What is required: In the data below, locate each line with the word "kasları" and list it.

Extracted page text data:
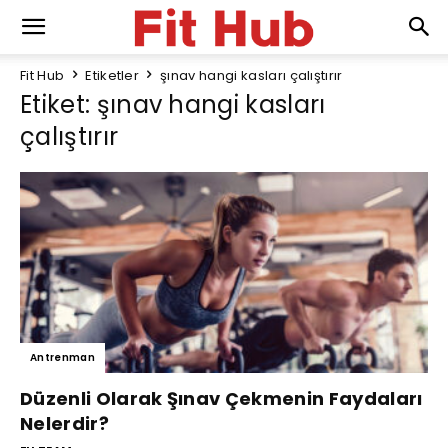
Fit Hub
Etiketler
şınav hangi kasları çalıştırır
Etiket: şınav hangi kasları
çalıştırır
Antrenman
Düzenli Olarak Şınav Çekmenin Faydaları
Nelerdir?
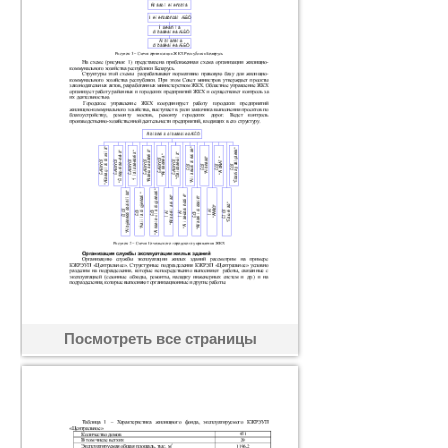
Посмотреть все страницы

Answer for this exercise:
şınav hangi kasları çalıştırır
Etiket: şınav hangi kasları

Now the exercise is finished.